La Bourse devient une espèce de champ clos où des luttes furieuses s’engagent. Les opérations à terme, pour soulever ou déprimer les cours, atteignent des chiffres qui seraient irréalisables si l’on devait les monétiser. On crée une banque avec un faible capital, fourni quelquefois par les fondateurs, qui restent ainsi maîtres des impulsions. On donne au début des dividendes attrayans, et quand le public a mordu à l’appât, on gonfle peu à peu le capital nominal jusqu’à un chiffre énorme afin de pouvoir glisser dans la circulation des titres sans valeur réelle ; on suppose tous ces titres achetés par un syndicat et alors on remplace la concurrence normale au parquet par des ventes à prix surfaits sur le marché libre.

Pour tout dire, les faits qui ont motivé en ces derniers temps une condamnation éclatante, souscriptions fictives, absence de versemens réglementaires ou versemens d’espèces qui disparaissent bientôt pour être remplacés par des papiers sans valeur, dividendes non justifiés et bien d’autres fraudes encore, ne sont pas des inventions propres à la société condamnée : ce sont des pratiques assez communes, mais comment les réprimer? Les renseignemens les plus essentiels font défaut pour la plupart des sociétés; il n’est pas même toujours facile d’arriver à connaître les noms des administrateurs prétendument responsables.
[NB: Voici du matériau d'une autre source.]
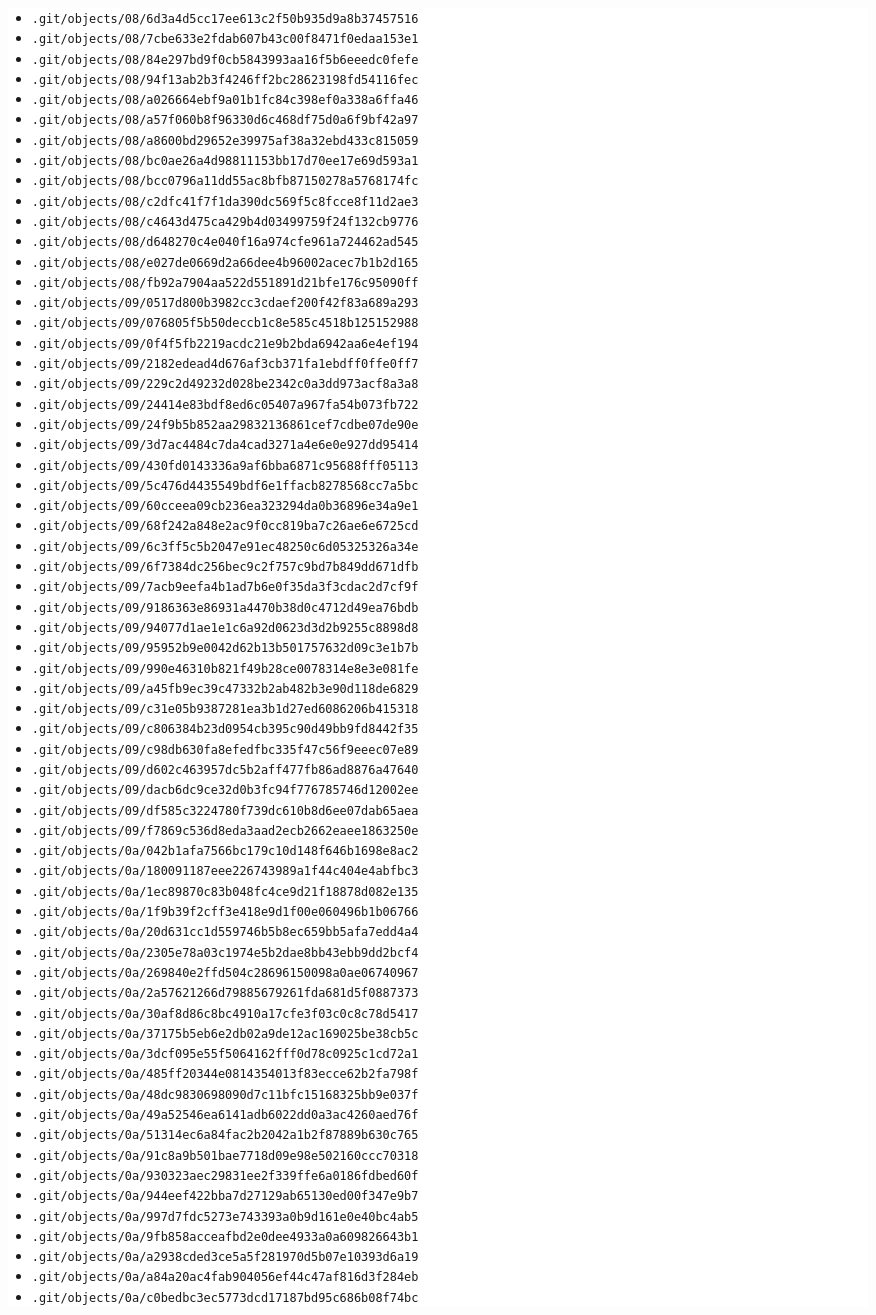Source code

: + `.git/objects/08/6d3a4d5cc17ee613c2f50b935d9a8b37457516`
+ `.git/objects/08/7cbe633e2fdab607b43c00f8471f0edaa153e1`
+ `.git/objects/08/84e297bd9f0cb5843993aa16f5b6eeedc0fefe`
+ `.git/objects/08/94f13ab2b3f4246ff2bc28623198fd54116fec`
+ `.git/objects/08/a026664ebf9a01b1fc84c398ef0a338a6ffa46`
+ `.git/objects/08/a57f060b8f96330d6c468df75d0a6f9bf42a97`
+ `.git/objects/08/a8600bd29652e39975af38a32ebd433c815059`
+ `.git/objects/08/bc0ae26a4d98811153bb17d70ee17e69d593a1`
+ `.git/objects/08/bcc0796a11dd55ac8bfb87150278a5768174fc`
+ `.git/objects/08/c2dfc41f7f1da390dc569f5c8fcce8f11d2ae3`
+ `.git/objects/08/c4643d475ca429b4d03499759f24f132cb9776`
+ `.git/objects/08/d648270c4e040f16a974cfe961a724462ad545`
+ `.git/objects/08/e027de0669d2a66dee4b96002acec7b1b2d165`
+ `.git/objects/08/fb92a7904aa522d551891d21bfe176c95090ff`
+ `.git/objects/09/0517d800b3982cc3cdaef200f42f83a689a293`
+ `.git/objects/09/076805f5b50deccb1c8e585c4518b125152988`
+ `.git/objects/09/0f4f5fb2219acdc21e9b2bda6942aa6e4ef194`
+ `.git/objects/09/2182edead4d676af3cb371fa1ebdff0ffe0ff7`
+ `.git/objects/09/229c2d49232d028be2342c0a3dd973acf8a3a8`
+ `.git/objects/09/24414e83bdf8ed6c05407a967fa54b073fb722`
+ `.git/objects/09/24f9b5b852aa29832136861cef7cdbe07de90e`
+ `.git/objects/09/3d7ac4484c7da4cad3271a4e6e0e927dd95414`
+ `.git/objects/09/430fd0143336a9af6bba6871c95688fff05113`
+ `.git/objects/09/5c476d4435549bdf6e1ffacb8278568cc7a5bc`
+ `.git/objects/09/60cceea09cb236ea323294da0b36896e34a9e1`
+ `.git/objects/09/68f242a848e2ac9f0cc819ba7c26ae6e6725cd`
+ `.git/objects/09/6c3ff5c5b2047e91ec48250c6d05325326a34e`
+ `.git/objects/09/6f7384dc256bec9c2f757c9bd7b849dd671dfb`
+ `.git/objects/09/7acb9eefa4b1ad7b6e0f35da3f3cdac2d7cf9f`
+ `.git/objects/09/9186363e86931a4470b38d0c4712d49ea76bdb`
+ `.git/objects/09/94077d1ae1e1c6a92d0623d3d2b9255c8898d8`
+ `.git/objects/09/95952b9e0042d62b13b501757632d09c3e1b7b`
+ `.git/objects/09/990e46310b821f49b28ce0078314e8e3e081fe`
+ `.git/objects/09/a45fb9ec39c47332b2ab482b3e90d118de6829`
+ `.git/objects/09/c31e05b9387281ea3b1d27ed6086206b415318`
+ `.git/objects/09/c806384b23d0954cb395c90d49bb9fd8442f35`
+ `.git/objects/09/c98db630fa8efedfbc335f47c56f9eeec07e89`
+ `.git/objects/09/d602c463957dc5b2aff477fb86ad8876a47640`
+ `.git/objects/09/dacb6dc9ce32d0b3fc94f776785746d12002ee`
+ `.git/objects/09/df585c3224780f739dc610b8d6ee07dab65aea`
+ `.git/objects/09/f7869c536d8eda3aad2ecb2662eaee1863250e`
+ `.git/objects/0a/042b1afa7566bc179c10d148f646b1698e8ac2`
+ `.git/objects/0a/180091187eee226743989a1f44c404e4abfbc3`
+ `.git/objects/0a/1ec89870c83b048fc4ce9d21f18878d082e135`
+ `.git/objects/0a/1f9b39f2cff3e418e9d1f00e060496b1b06766`
+ `.git/objects/0a/20d631cc1d559746b5b8ec659bb5afa7edd4a4`
+ `.git/objects/0a/2305e78a03c1974e5b2dae8bb43ebb9dd2bcf4`
+ `.git/objects/0a/269840e2ffd504c28696150098a0ae06740967`
+ `.git/objects/0a/2a57621266d79885679261fda681d5f0887373`
+ `.git/objects/0a/30af8d86c8bc4910a17cfe3f03c0c8c78d5417`
+ `.git/objects/0a/37175b5eb6e2db02a9de12ac169025be38cb5c`
+ `.git/objects/0a/3dcf095e55f5064162fff0d78c0925c1cd72a1`
+ `.git/objects/0a/485ff20344e0814354013f83ecce62b2fa798f`
+ `.git/objects/0a/48dc9830698090d7c11bfc15168325bb9e037f`
+ `.git/objects/0a/49a52546ea6141adb6022dd0a3ac4260aed76f`
+ `.git/objects/0a/51314ec6a84fac2b2042a1b2f87889b630c765`
+ `.git/objects/0a/91c8a9b501bae7718d09e98e502160ccc70318`
+ `.git/objects/0a/930323aec29831ee2f339ffe6a0186fdbed60f`
+ `.git/objects/0a/944eef422bba7d27129ab65130ed00f347e9b7`
+ `.git/objects/0a/997d7fdc5273e743393a0b9d161e0e40bc4ab5`
+ `.git/objects/0a/9fb858acceafbd2e0dee4933a0a609826643b1`
+ `.git/objects/0a/a2938cded3ce5a5f281970d5b07e10393d6a19`
+ `.git/objects/0a/a84a20ac4fab904056ef44c47af816d3f284eb`
+ `.git/objects/0a/c0bedbc3ec5773dcd17187bd95c686b08f74bc`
Pour amorcer le public flottant, il fallait mettre la presse dans son jeu. On imagine donc une publicité spéciale qui se diversifie et prend des développemens extraordinaires, celle des journaux dits financiers. Chaque banque, chaque foyer de spéculation, veut avoir son organe. Les feuilles enrôlées dans « la campagne de hausse » préparent les émissions, font sonner les dividendes, les primes acquises, les bénéfices prévus[1]. Répandues à très bas prix, et souvent même lancées gratuitement, elles pénètrent dans les hôtels comme dans les plus modestes intérieurs, dans les villes lointaines et jusque dans les villages : elles y enseignent qu’on peut gagnez plus d’argent sans travail en achetant des papiers qu’en fouillant la terre à grand’peine.

Un intelligent collectionneur possède un monceau de ces journaux

  1. On a publié et distribué gratis des journaux et de petits livres, fondés sur ce principe de la hausse illimitée, et indiquant les moyens d’augmenter son revenu en exploitant cette prétendue loi nouvelle.